Artificial intelligence-enabled microsphere imaging immunosensor based on magnetic metal-organic frameworks-assisted sample pretreatment for detecting aflatoxin B1 in peanuts
Yongzhen Dong, Meijie Ren, Jia Tu, Yiping Chen
Abstract
Sensitive and rapid detection of aflatoxin B 1 (AFB 1 ) is vital for safeguarding food safety, considering its potent carcinogenic toxicity. Herein, an artificial intelligence-enabled microsphere imaging (AI-MI) immunosensor based on magnetic metal-organic frameworks-assisted sample pretreatment was developed for detecting AFB 1 in peanuts. In this work, Fe 3 O 4 @MIL-101(Fe) served as a magnetic adsorbent to efficiently enrich AFB 1 . Based on the competitive immunoreaction, the enriched AFB 1 modulated the amount of horseradish peroxidase (HRP)-labeled goat anti-mouse antibody conjugated on the polystyrene (PS) immuno-microsphere. The HRP can catalyze the rapid formation of polydopamine on the surface of the PS microsphere with additional hydrogen peroxide . Due to the abundant functional groups, the polydopamine coating could adsorb amino-functionalized magnetic nanoparticles to form PS probes.

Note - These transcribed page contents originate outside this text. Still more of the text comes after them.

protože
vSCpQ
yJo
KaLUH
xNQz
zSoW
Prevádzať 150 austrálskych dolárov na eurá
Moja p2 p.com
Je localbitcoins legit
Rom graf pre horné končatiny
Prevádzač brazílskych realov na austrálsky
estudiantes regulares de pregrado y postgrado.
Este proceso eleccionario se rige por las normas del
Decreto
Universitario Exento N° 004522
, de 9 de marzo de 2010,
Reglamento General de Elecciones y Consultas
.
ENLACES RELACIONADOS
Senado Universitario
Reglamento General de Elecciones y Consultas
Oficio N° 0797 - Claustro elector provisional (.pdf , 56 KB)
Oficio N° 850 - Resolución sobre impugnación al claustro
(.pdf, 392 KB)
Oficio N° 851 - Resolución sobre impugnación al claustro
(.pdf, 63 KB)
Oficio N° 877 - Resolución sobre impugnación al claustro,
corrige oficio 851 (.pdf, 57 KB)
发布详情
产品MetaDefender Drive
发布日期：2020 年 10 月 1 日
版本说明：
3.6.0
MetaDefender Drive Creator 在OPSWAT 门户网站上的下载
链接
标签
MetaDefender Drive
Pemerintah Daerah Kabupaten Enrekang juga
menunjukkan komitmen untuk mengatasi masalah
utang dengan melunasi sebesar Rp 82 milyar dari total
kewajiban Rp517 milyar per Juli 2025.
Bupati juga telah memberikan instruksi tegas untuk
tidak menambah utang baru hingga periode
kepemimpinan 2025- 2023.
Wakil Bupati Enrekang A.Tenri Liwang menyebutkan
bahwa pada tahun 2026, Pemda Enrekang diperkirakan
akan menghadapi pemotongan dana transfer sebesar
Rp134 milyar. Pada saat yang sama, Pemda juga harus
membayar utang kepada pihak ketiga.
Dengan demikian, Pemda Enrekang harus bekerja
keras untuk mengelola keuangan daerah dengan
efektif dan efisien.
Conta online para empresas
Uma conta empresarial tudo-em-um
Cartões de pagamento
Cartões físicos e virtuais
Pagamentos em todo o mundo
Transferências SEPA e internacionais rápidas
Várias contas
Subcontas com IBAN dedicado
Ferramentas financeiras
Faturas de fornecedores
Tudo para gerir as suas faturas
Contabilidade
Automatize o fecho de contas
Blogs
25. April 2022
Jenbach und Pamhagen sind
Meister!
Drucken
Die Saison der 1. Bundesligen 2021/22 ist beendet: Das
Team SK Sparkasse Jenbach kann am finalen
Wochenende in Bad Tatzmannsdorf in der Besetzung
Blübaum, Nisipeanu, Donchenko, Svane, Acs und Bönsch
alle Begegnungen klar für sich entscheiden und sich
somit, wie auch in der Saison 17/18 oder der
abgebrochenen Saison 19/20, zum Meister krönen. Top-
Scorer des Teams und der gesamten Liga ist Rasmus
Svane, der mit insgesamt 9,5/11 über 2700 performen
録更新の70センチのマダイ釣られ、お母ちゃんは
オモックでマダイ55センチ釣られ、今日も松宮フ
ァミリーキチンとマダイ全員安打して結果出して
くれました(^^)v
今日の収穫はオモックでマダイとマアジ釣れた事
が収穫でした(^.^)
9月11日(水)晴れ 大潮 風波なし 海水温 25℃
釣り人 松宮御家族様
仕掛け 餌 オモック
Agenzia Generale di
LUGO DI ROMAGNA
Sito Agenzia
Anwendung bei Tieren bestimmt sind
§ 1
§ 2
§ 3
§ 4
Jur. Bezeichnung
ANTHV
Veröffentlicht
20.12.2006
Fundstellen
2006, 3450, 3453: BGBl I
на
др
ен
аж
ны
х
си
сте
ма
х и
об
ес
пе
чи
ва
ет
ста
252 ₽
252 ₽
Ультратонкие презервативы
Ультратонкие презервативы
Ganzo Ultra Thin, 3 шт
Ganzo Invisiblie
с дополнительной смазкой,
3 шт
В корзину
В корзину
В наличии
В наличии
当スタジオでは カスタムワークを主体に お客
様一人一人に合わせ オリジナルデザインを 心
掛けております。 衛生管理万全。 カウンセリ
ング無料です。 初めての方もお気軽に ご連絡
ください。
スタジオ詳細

The PS probes were magnetically separated, visualized with an optical microscope, and counted using a computer vision algorithm. Finally, the changes in the number of PS probes were correlated with the amount of AFB 1 . Under optimized conditions, Fe 3 O 4 @MIL-101(Fe) exhibited remarkable enrichment capacity (1.59 mg/g), and the AI-MI immunosensor showed a high sensitivity (4.90 pg/mL, 19-fold improvement over enzyme-linked immunosorbent assay) and a wide linear range (from 0.01 to 500 ng/mL) for AFB 1 . This AI-MI immunosensor holds significant promise for intelligent detection of trace toxins.